The Policy of Appeasement

1958 WordsFeb 2, 20188 Pages
In the 1930’s, Britain and France widely pursued the idea of the policy of Appeasement. This policy was between these two countries and Germany which, at the time, was led by Hitler and his communist ideals. Appeasement refers to the policy in which both Britain and France submitted to Hitler’s negotiation proposals in an attempt to compromise on terms and ultimately avoid war. Appeasement can be describes, as ‘a bully getting his/her way because of the power he/she holds over someone who is willing to do anything to get them off of their chest.’ During the course of the 1930’s, Hitler and his army were able to bypass many laws set in place by the Treaty of Versailles. The Treaty of Versailles was signed on 8 June 1919 as a peace settlement between Germany and France, Britain and Italy that had ended World War One. The Treaty stated that Germany was to accept blame for World War One as well as get rid of most of their armed forces, they were also expected to give up some territory to France.
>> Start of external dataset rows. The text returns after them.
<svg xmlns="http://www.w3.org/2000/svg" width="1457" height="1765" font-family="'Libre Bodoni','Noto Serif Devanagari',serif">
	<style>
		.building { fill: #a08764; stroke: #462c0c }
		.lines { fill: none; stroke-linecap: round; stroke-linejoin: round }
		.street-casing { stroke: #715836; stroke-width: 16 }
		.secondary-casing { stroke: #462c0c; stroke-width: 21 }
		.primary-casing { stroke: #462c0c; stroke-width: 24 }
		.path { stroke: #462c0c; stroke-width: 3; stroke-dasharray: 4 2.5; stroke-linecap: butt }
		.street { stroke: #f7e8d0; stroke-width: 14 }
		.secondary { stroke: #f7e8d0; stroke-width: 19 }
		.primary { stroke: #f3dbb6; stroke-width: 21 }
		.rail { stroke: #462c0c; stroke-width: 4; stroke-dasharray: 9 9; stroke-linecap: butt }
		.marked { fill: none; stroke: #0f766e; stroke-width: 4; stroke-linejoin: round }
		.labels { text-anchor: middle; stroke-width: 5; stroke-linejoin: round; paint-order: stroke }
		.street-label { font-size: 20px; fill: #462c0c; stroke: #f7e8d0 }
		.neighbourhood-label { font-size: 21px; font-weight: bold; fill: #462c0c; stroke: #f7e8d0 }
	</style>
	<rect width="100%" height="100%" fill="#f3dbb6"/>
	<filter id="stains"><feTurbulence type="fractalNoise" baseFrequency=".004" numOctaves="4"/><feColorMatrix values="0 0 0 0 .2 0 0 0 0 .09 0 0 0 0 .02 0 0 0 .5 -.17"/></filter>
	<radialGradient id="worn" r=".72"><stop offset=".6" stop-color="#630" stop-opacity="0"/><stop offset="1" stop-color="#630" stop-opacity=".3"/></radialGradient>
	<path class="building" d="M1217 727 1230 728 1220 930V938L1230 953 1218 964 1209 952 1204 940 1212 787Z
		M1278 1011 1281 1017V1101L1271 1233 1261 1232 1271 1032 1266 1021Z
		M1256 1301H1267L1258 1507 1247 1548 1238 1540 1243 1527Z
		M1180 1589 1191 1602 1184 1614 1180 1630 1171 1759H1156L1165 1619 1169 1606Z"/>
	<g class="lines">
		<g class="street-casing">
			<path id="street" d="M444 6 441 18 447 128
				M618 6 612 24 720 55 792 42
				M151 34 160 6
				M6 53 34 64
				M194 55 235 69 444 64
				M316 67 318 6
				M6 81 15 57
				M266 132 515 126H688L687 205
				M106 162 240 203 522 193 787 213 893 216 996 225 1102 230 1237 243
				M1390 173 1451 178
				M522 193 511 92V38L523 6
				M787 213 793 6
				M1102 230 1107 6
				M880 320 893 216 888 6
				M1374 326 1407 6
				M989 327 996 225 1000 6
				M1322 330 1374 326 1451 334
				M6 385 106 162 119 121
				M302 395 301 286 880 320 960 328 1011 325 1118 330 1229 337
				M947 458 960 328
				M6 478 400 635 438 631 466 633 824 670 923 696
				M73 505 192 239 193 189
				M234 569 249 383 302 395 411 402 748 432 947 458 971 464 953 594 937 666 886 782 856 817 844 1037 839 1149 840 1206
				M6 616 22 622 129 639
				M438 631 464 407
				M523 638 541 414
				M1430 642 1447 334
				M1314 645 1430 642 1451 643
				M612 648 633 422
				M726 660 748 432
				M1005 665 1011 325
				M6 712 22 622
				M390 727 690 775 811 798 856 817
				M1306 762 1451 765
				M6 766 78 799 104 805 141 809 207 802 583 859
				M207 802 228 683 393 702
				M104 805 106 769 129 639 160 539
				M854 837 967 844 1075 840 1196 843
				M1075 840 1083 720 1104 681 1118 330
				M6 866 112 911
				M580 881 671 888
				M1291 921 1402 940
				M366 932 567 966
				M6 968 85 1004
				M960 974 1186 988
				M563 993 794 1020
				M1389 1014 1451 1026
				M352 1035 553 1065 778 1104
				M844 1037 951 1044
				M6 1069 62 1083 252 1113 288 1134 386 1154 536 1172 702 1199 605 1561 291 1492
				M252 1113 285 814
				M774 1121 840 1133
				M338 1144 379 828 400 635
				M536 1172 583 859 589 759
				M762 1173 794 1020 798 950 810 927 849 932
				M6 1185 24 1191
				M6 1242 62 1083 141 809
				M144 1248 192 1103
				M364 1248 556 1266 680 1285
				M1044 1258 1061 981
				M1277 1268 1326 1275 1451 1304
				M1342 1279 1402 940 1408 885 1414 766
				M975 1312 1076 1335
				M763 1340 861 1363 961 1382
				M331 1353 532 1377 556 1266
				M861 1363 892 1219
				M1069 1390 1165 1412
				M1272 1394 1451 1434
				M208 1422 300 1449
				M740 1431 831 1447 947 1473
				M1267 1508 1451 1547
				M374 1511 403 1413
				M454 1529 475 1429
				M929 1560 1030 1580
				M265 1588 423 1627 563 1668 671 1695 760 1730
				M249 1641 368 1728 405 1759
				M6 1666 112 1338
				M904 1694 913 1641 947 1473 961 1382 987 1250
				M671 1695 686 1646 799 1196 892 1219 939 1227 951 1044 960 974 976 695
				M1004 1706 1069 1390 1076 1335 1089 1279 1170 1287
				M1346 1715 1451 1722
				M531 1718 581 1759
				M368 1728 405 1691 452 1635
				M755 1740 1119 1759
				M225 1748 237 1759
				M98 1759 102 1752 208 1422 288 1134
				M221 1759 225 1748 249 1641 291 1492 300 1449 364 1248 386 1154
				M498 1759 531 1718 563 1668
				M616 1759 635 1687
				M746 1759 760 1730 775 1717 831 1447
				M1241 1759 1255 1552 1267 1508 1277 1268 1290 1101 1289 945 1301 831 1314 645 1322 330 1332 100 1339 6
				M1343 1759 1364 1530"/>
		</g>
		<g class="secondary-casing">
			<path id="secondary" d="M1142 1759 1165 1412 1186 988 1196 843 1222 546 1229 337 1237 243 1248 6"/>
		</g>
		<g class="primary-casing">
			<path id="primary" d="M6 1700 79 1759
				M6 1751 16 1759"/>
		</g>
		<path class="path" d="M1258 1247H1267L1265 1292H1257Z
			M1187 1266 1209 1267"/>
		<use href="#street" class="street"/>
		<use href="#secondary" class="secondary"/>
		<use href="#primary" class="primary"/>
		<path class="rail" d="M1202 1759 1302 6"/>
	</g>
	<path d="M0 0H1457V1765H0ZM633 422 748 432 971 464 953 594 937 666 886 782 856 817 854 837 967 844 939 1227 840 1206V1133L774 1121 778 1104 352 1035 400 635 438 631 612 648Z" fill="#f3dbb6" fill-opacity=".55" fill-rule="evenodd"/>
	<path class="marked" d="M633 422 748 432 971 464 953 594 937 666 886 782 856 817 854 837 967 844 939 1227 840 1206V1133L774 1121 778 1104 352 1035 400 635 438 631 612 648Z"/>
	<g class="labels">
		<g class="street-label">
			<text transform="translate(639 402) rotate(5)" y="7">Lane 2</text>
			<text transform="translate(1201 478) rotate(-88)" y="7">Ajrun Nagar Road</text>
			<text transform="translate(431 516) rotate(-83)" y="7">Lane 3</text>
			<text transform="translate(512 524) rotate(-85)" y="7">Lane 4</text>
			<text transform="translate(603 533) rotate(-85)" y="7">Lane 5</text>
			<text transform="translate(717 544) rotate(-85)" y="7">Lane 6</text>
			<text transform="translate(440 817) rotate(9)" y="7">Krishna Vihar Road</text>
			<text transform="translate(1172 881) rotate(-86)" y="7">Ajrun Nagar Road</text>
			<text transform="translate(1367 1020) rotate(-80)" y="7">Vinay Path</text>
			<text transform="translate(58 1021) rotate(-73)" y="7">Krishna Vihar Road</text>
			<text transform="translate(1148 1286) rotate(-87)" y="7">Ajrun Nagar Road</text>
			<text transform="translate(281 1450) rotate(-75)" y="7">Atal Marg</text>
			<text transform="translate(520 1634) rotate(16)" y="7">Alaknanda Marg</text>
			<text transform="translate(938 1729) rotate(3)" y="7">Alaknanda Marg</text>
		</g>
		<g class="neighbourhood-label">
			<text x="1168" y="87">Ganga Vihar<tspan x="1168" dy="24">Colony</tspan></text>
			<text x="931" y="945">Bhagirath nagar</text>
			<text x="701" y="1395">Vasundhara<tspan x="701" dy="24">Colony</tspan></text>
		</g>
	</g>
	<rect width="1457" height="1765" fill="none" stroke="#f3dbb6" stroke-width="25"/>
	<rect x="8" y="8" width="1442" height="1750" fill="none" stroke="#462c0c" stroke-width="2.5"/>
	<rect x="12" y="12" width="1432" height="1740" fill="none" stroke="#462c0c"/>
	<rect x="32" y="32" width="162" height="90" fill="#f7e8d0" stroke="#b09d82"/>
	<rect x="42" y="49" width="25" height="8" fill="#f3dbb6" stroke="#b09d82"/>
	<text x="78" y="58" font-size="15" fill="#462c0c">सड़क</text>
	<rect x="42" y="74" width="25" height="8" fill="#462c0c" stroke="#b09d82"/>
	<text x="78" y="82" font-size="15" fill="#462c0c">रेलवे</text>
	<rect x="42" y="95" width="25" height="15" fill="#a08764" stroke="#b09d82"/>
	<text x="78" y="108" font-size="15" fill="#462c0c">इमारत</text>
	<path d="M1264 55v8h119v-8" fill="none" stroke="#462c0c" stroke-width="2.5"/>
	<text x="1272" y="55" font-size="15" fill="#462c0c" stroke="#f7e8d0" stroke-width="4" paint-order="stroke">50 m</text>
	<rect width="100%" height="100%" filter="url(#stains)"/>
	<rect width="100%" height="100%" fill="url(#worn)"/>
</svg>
Many saw the Treaty of Versailles as too harsh of a policy on Germany and that Germany should have been treated more fairly, this is why Britain and France did not show any signs of objection when Hitler moved his increasing number of navy troops into Rhineland on 1936. Appeasement was an attempt to avoid a war and so Britain and France would often turn their heads and allow Hitler to breach the policy of the Treaty in attempt to satisfy him and thus maintain peace between the powers.